I’m building a content driven image website that I’d like to have social networking aspects (The ability to add friends, an activity feed of your friends, ect…)
I was wondering if there was any framework for someone who is looking to use Javascript, with Node.js, and JSON, as opposed to the more traditional PHP and SQL? Does such a thing exist?
Or perhaps for someone less experienced, it would be better to just use this?
Express is the go to for a lot of NodeJS projects, it’s battle tested, stable, and has the biggest community. A lot of other NodeJS frameworks are actually built on top of Express. (Sails, MEAN, Kraken, etc)
koa uses more modern ideas, but you might run into issues if you don’t know ES6 really well. Hapi is also fairly popular, but it is more configuration based than convention.
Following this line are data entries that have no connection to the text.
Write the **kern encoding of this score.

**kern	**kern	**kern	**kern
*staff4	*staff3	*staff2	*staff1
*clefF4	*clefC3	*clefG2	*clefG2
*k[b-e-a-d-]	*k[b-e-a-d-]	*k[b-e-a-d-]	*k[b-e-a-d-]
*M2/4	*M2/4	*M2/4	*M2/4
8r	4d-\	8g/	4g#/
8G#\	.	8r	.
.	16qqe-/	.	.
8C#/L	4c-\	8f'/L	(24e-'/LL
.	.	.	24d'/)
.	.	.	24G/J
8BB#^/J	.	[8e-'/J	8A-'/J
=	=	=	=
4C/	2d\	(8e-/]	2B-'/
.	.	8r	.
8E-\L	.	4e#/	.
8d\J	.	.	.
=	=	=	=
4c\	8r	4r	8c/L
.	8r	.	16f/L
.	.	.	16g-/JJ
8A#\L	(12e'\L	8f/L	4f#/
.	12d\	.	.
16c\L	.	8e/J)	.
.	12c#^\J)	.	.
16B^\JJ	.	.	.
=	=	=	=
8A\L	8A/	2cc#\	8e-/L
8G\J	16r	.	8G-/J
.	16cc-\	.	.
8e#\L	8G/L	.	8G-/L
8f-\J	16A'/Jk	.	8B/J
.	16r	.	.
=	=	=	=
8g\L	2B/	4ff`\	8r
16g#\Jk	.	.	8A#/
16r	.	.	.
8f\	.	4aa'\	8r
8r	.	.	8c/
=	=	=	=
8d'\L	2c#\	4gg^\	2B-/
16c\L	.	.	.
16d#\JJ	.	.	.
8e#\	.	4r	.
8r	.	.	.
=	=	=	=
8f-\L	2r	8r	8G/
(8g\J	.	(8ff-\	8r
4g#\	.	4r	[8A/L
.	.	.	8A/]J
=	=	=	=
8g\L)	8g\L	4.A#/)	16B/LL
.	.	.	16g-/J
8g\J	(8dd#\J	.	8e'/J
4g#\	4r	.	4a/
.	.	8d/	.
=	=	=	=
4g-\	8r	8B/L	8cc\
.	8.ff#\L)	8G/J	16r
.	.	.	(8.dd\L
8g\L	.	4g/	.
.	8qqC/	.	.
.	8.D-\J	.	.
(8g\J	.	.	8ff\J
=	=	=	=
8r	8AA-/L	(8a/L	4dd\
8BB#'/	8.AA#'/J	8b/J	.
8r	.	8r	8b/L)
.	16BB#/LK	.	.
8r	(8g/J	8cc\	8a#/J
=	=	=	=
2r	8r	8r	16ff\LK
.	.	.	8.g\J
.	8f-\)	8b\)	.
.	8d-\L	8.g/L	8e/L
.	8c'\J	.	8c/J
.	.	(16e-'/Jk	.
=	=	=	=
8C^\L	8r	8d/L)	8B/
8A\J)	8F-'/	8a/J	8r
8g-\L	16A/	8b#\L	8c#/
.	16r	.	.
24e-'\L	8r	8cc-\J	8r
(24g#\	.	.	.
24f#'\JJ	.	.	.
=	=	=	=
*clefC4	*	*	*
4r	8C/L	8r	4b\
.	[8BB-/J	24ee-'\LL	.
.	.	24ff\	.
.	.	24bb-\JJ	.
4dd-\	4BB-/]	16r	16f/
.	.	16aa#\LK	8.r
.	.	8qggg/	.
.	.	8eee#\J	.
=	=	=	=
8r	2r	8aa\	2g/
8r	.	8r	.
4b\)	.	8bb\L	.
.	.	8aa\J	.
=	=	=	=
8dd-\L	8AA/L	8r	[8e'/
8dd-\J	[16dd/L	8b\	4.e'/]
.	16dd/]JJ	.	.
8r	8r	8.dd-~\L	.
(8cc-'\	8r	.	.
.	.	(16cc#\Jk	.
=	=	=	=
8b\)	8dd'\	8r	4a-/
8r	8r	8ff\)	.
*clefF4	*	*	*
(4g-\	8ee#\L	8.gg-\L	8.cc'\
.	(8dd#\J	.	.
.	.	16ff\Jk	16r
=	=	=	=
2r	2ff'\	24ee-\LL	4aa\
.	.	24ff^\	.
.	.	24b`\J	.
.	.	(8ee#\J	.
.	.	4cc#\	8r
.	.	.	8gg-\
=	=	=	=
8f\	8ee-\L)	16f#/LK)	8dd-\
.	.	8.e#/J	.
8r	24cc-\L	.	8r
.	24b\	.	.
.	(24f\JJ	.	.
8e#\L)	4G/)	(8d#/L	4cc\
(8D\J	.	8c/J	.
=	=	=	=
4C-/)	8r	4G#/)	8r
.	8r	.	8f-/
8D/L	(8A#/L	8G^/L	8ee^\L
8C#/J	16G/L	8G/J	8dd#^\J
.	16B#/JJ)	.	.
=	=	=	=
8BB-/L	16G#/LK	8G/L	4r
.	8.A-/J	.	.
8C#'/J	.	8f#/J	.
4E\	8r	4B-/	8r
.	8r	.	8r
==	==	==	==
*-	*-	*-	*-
You might run into “MEAN”, that’s just a buzzword, don’t worry about it and don’t get caught up on it. You don’t need to use Mongo, or Express, or Angular, with NodeJS. You can use MySQL, Hapi, React, with NodeJS if you want or mix and match with any other combination you want.
Thanks a bunch. This has definitely given me a few places to start looking. I know this seems a little ambitious, but I’m serious about learning. Do you have any recommendations for books or tutorials that could walk me through the general process of making a basic social network website with one or more of these tools? I’m normally a front end developer/UI designer so this is a bit of a venture into the wild blue for me.
(And yes, I’ve heard the whole MEAN thing. It seems like a popular toolset.)
I don’t know of any that build a social network, but FreeCodeCamp has quite a bit on both the Front and Backend, as well as messing with MongoDB.
There are lots of other tutorials out there, lots of the MEAN stack, just look for something fairly recent that uses Node v4+. Once you understand the pieces and how stuff is put together, then you can start building it yourself.
It’s fine to use it and there are a lot of “MEAN Stack” tutorials that are geared towards all skill levels. I just see a lot people getting caught up on “using MEAN” and not separating the parts.